- Fonte:
- Federigo Tozzi, Opere: romanzi, prose, novelle, saggi, a cura di Marco Marchi, introduzione di Giorgio Luti, Milano, Mondadori, 1987.
«Francesco Appesi si sentiva sempre più solo. [...]
L'Appesi è impiegato a una biblioteca di Firenze. I suoi baffi sono di un bianco che pare ancora biondo. La calvizie gli ha fatto una fronte che dalla radice del naso gli va fino al mezzo della testa; ha gli orecchi così lunghi che sono alti quanto la testa; è piuttosto magro e ha tutte le dita pelose. Quando parla, fa l'effetto che la voce gli scenda giù da dentro la fronte. [...]
Però, quando egli entra in biblioteca, gli pare che tutti i libri siano vivi e si movano da sé: basta che egli ci pensi. La biblioteca è immensa. Ci sono sale piene di scaffali, che conosce soltanto lui. Le schede riempite da lui, con quella calligrafia tutta filettata, sono state fatte proprio allora; benché siano vecchie di parecchie diecine d'anni. Se confronta le ultime con le prime, egli stesso vede come la sua calligrafia da un anno all'altro s'è cambiata; ma anche la sua calligrafia è una cosa viva, come i nomi e titoli su le costole dei libri. [...]
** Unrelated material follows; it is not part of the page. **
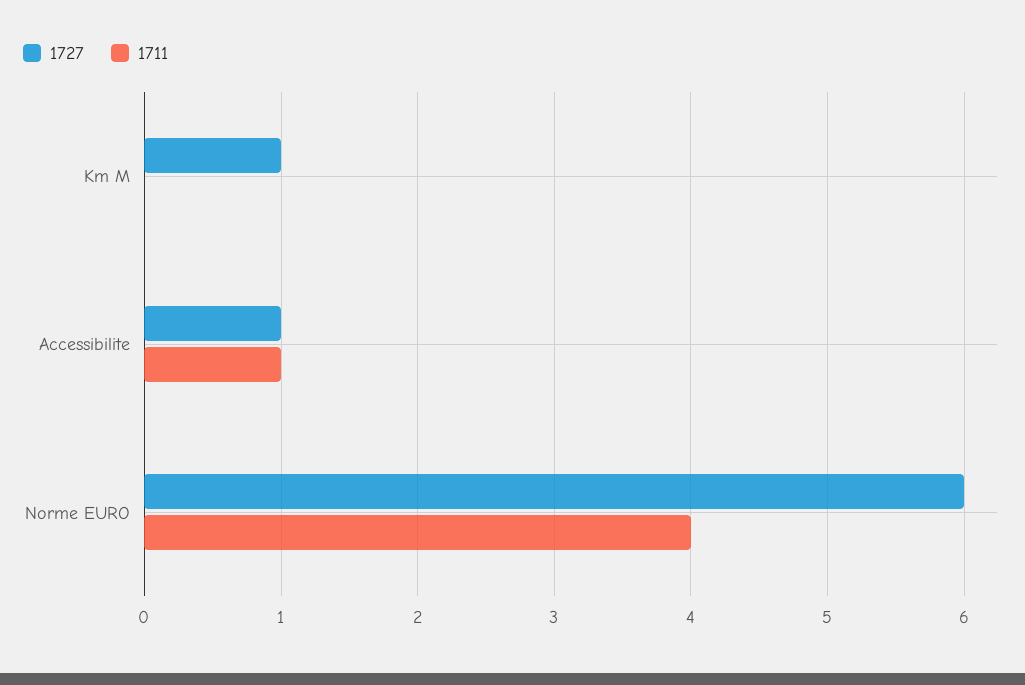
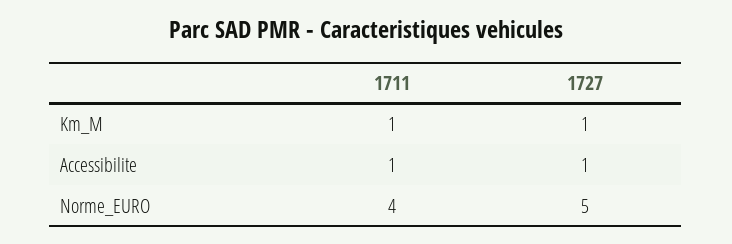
1711, Km M: 0 -> 1
1727, Norme EURO: 6 -> 5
Ma in biblioteca lo prese una manìa nuova: a ogni libro che gli capitava di vedere, su allineato negli scaffali, aveva bisogno di conoscere a mente quel che c'era scritto. Lo voleva sapere a tutti i costi. Pigliava la scaletta, cavava il libro; e lo leggeva in fretta in fretta, qua e là, come gli capitava. E poi faceva lo stesso con un altro; e poi con un altro; senza smettere mai; finché non gli mancava il respiro e gli occhi reggevano.»
(Federigo Tozzi, Il miracolo, in Opere, p. 1145-1150. La novella fu pubblicata per la prima volta sul giornale «Il tempo» il 4 dicembre 1919).